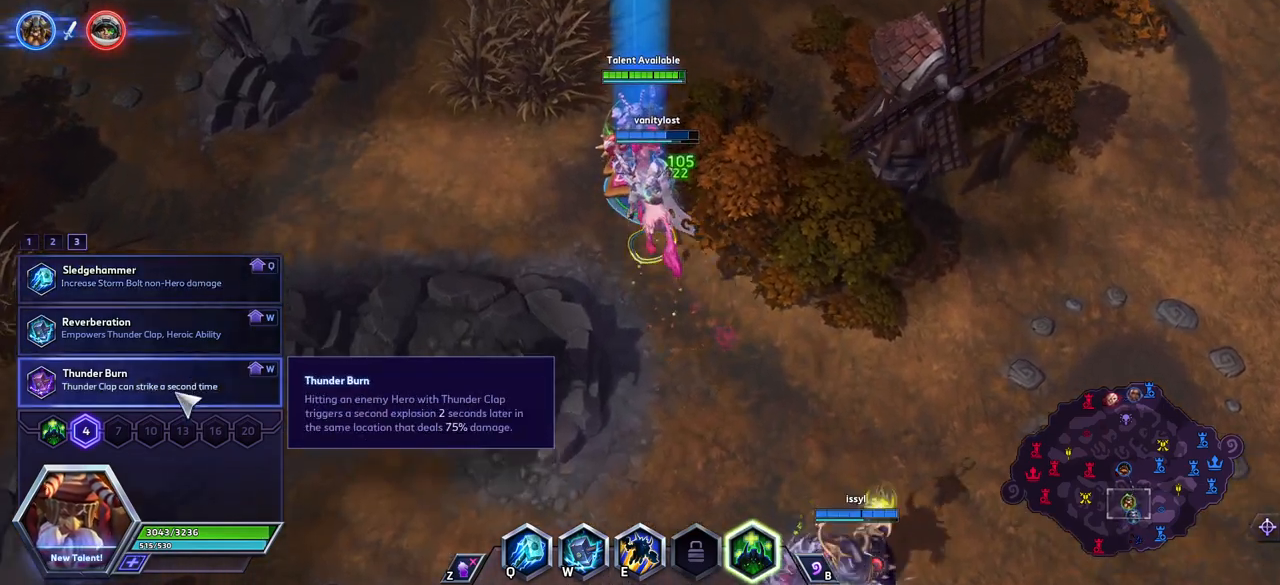
{"keys": ["ctrl_l", "space"], "events": []}
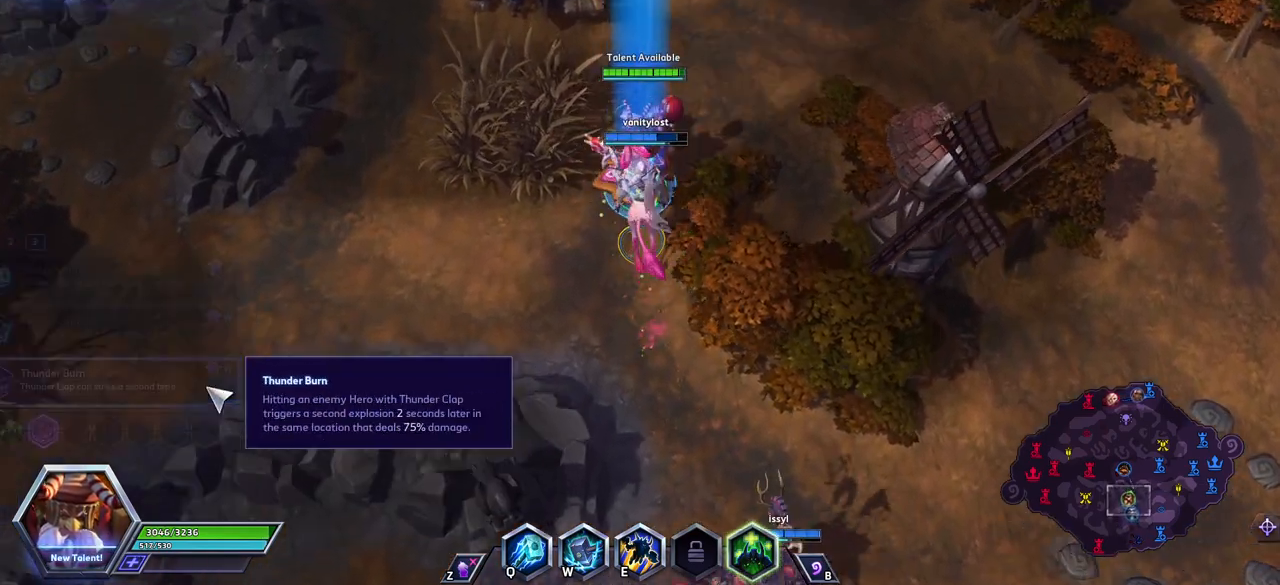
{"keys": [], "events": [[117, "ctrl_l", "up"], [167, "space", "up"]]}
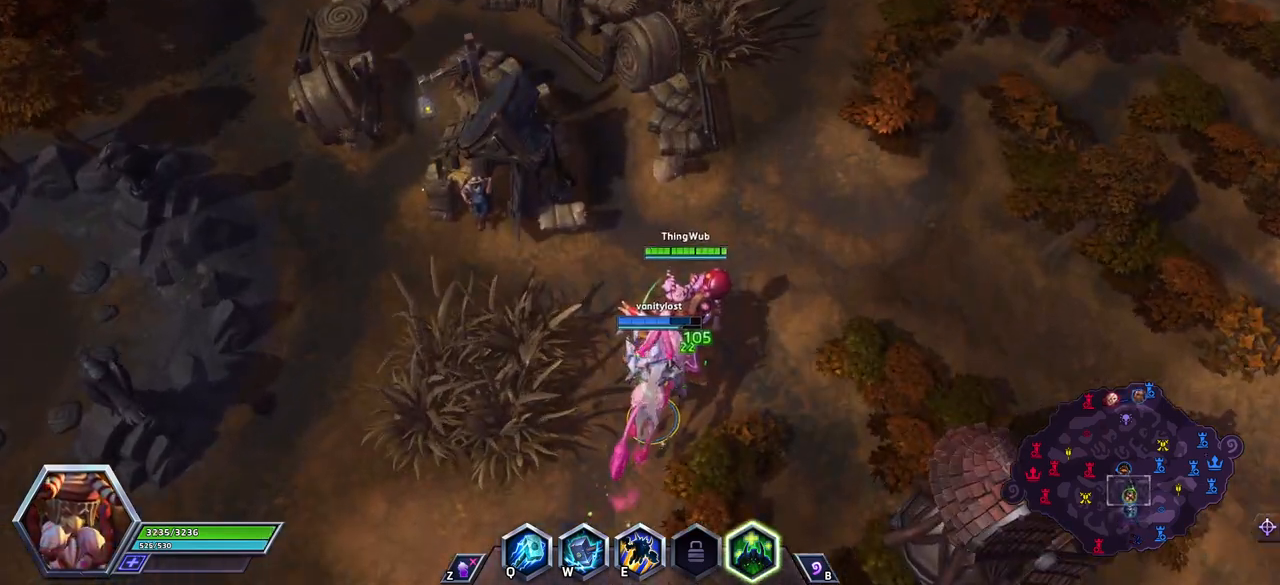
{"keys": [], "events": []}
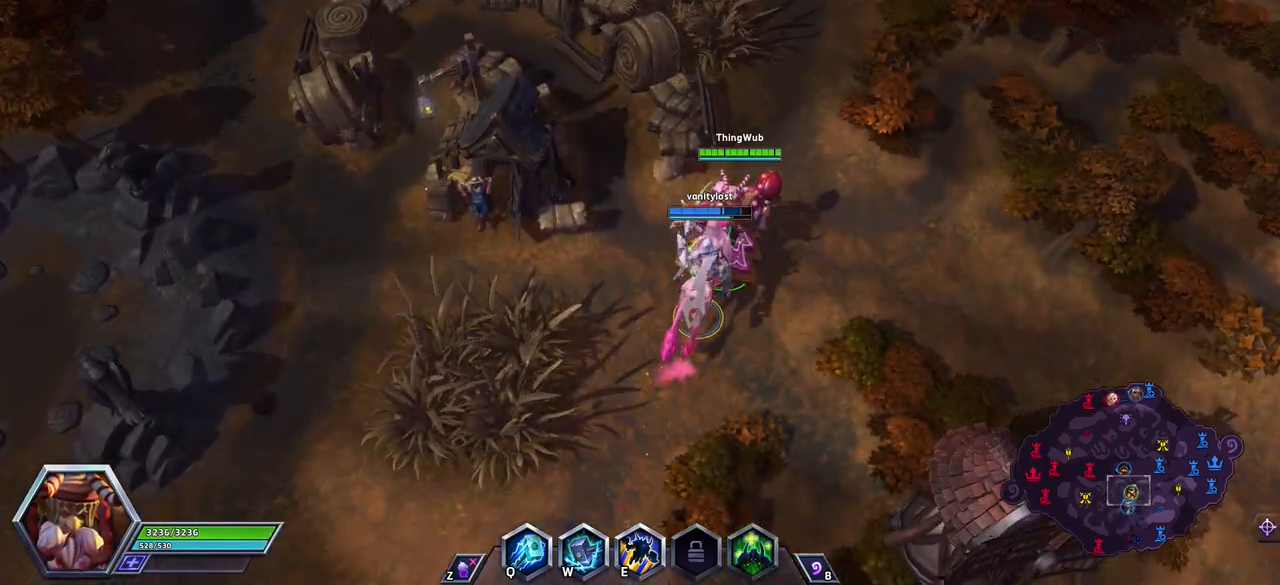
{"keys": [], "events": []}
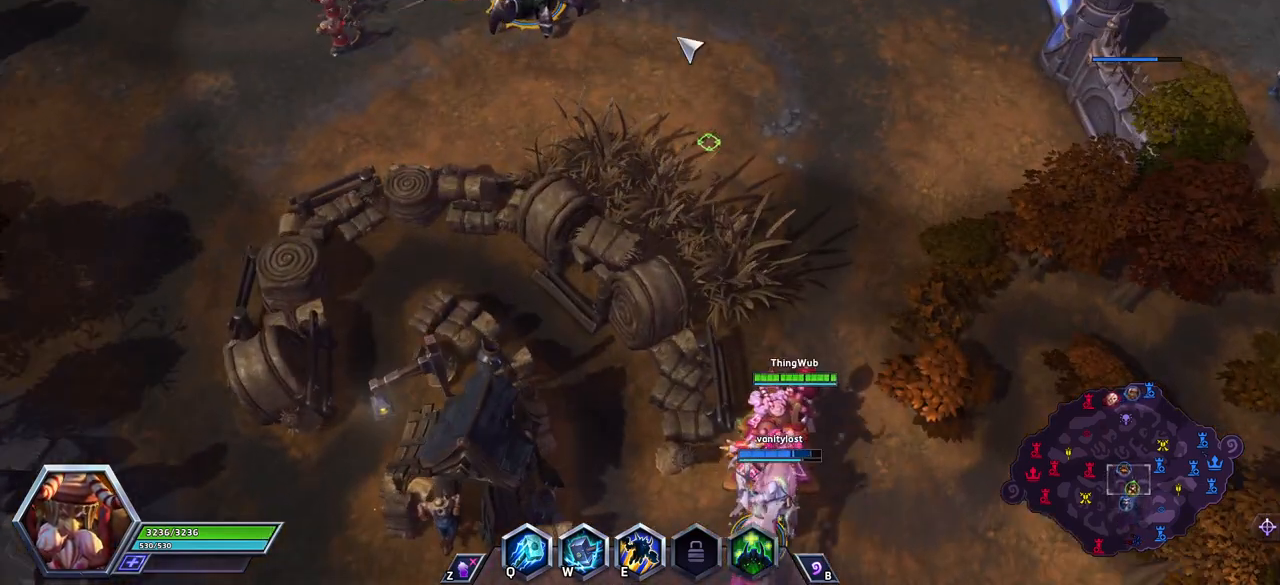
{"keys": [], "events": []}
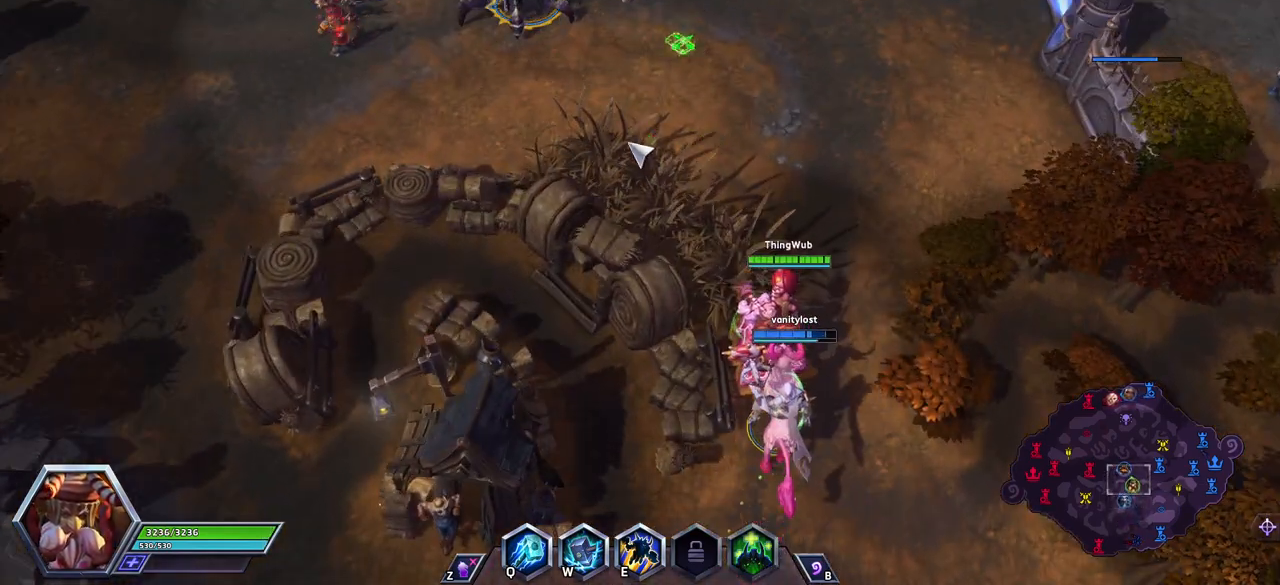
{"keys": [], "events": []}
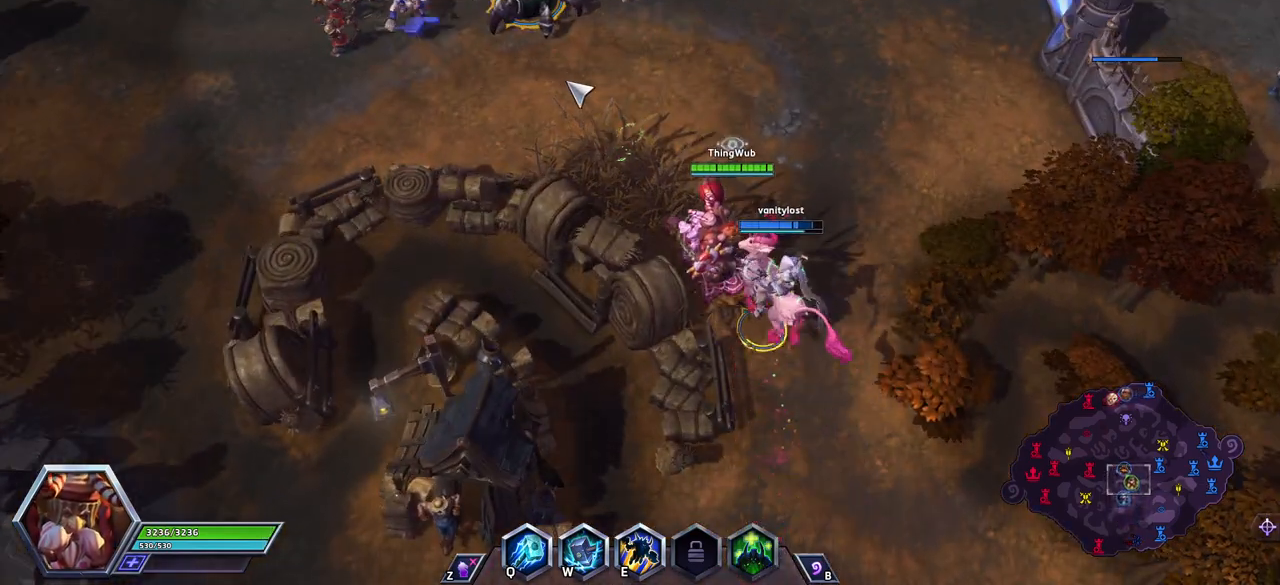
{"keys": ["space"], "events": [[183, "space", "down"]]}
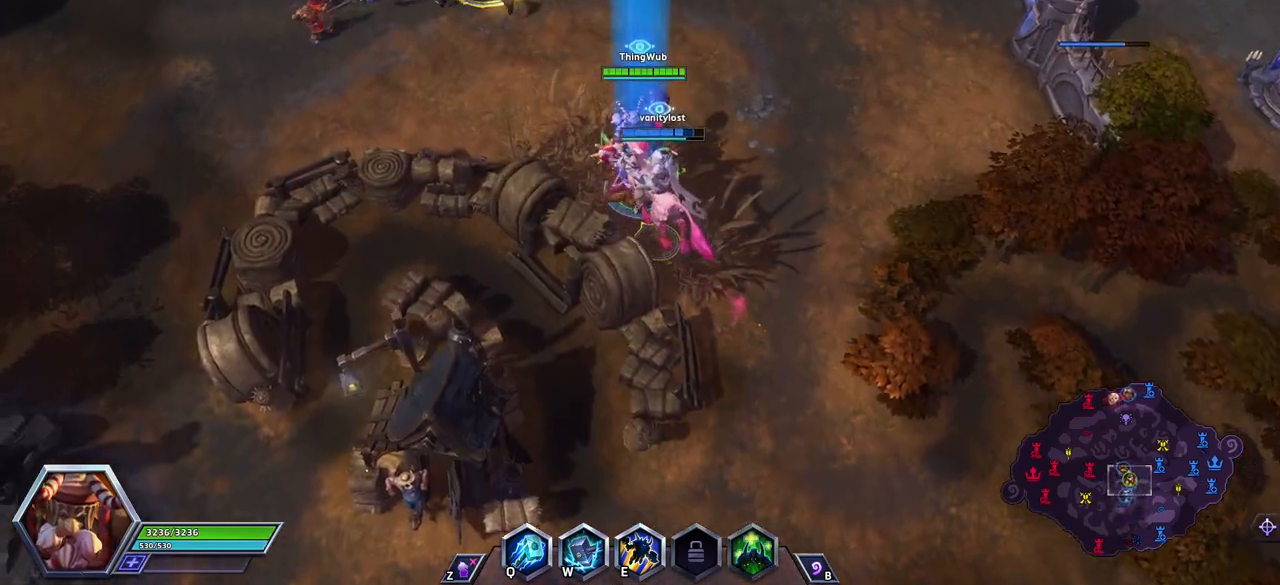
{"keys": ["space"], "events": []}
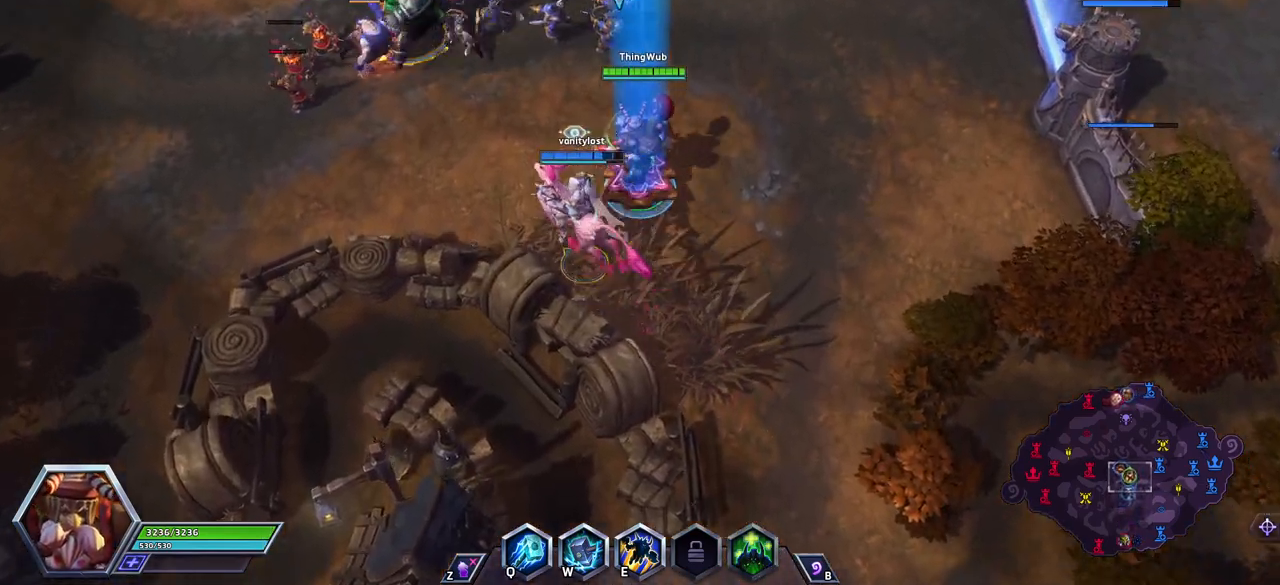
{"keys": ["space"], "events": []}
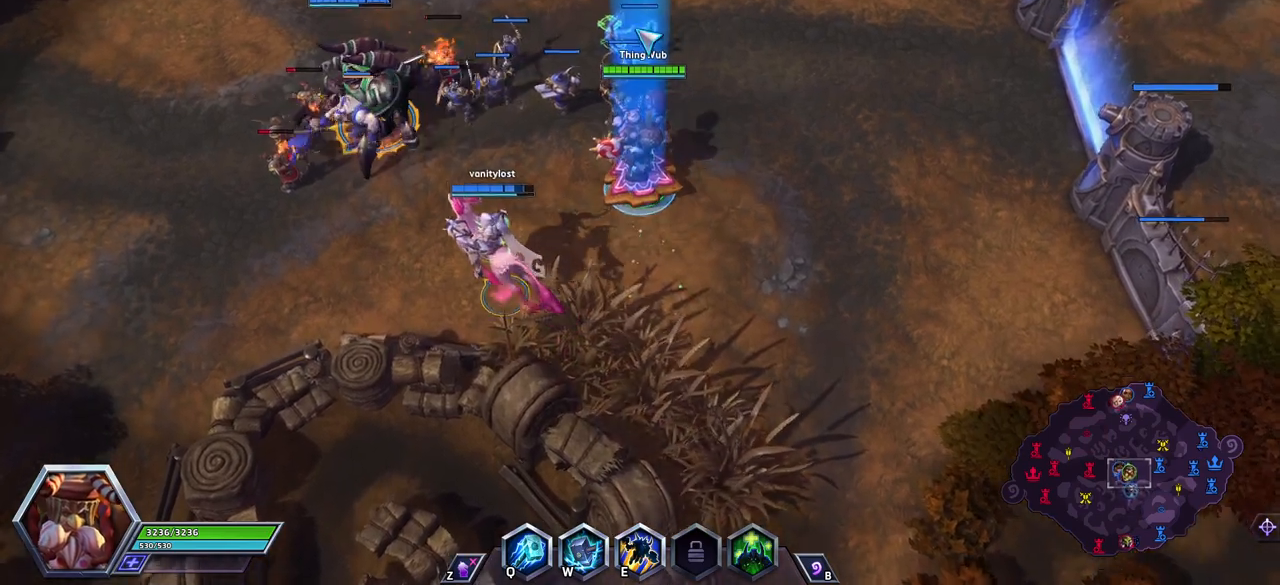
{"keys": ["space"], "events": []}
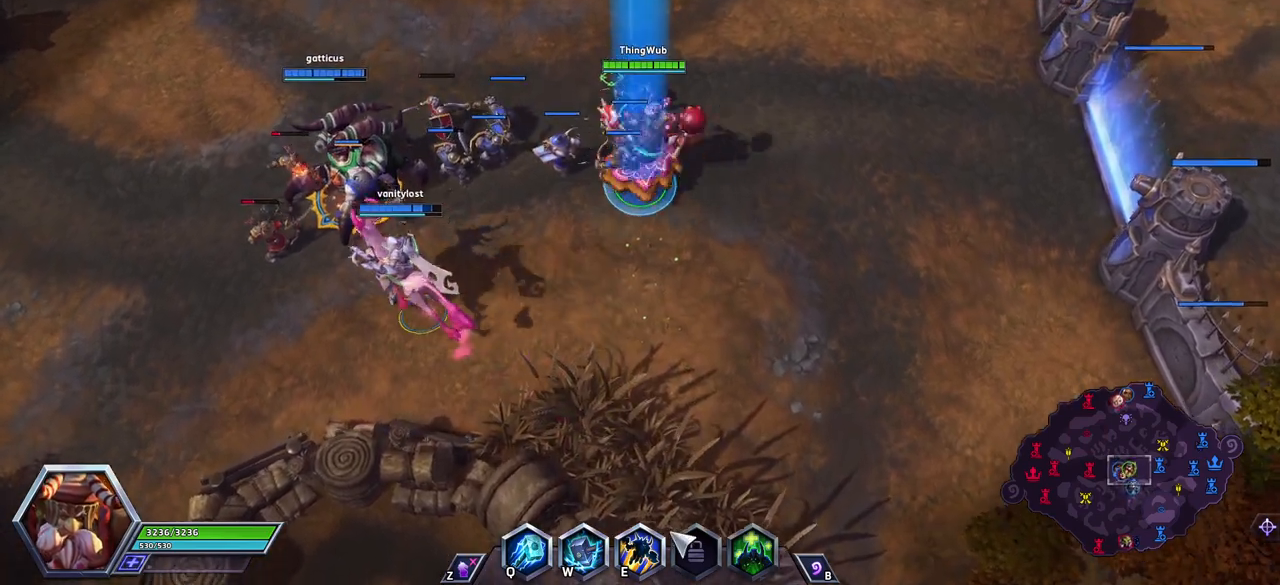
{"keys": ["space"], "events": []}
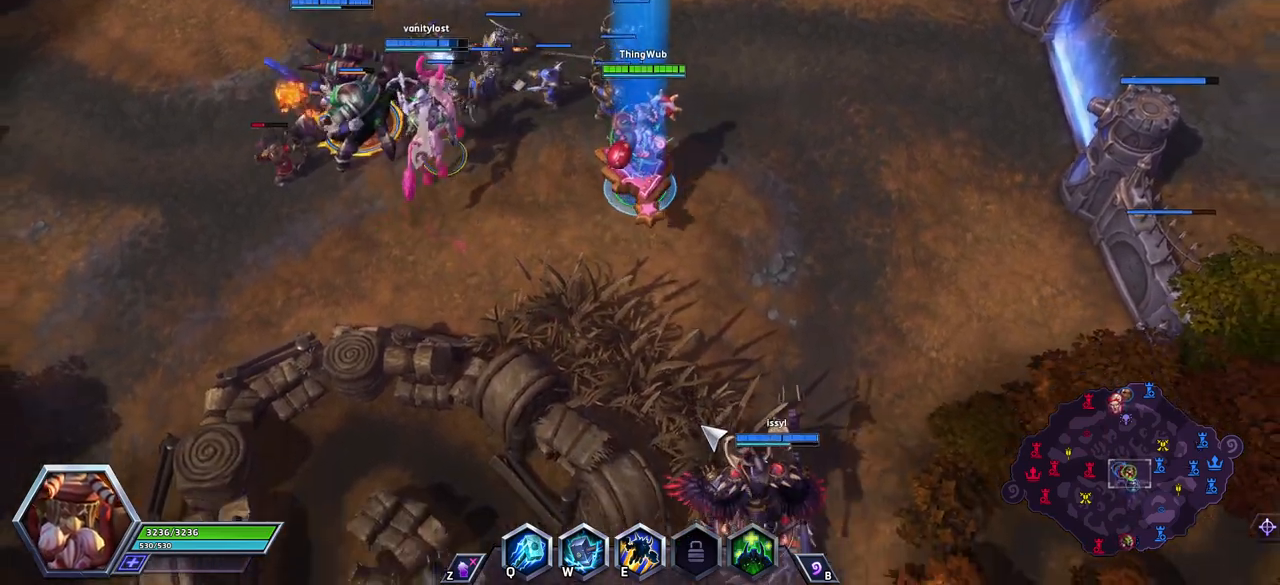
{"keys": ["space"], "events": []}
-------
*Goal of the exercise*
Output a precise copy of the entries, leaving the images out.

*Written solution*
{"keys": ["ctrl_l", "space"], "events": []}
{"keys": [], "events": [[117, "ctrl_l", "up"], [167, "space", "up"]]}
{"keys": [], "events": []}
{"keys": [], "events": []}
{"keys": [], "events": []}
{"keys": [], "events": []}
{"keys": ["space"], "events": [[183, "space", "down"]]}
{"keys": ["space"], "events": []}
{"keys": ["space"], "events": []}
{"keys": ["space"], "events": []}
{"keys": ["space"], "events": []}
{"keys": ["space"], "events": []}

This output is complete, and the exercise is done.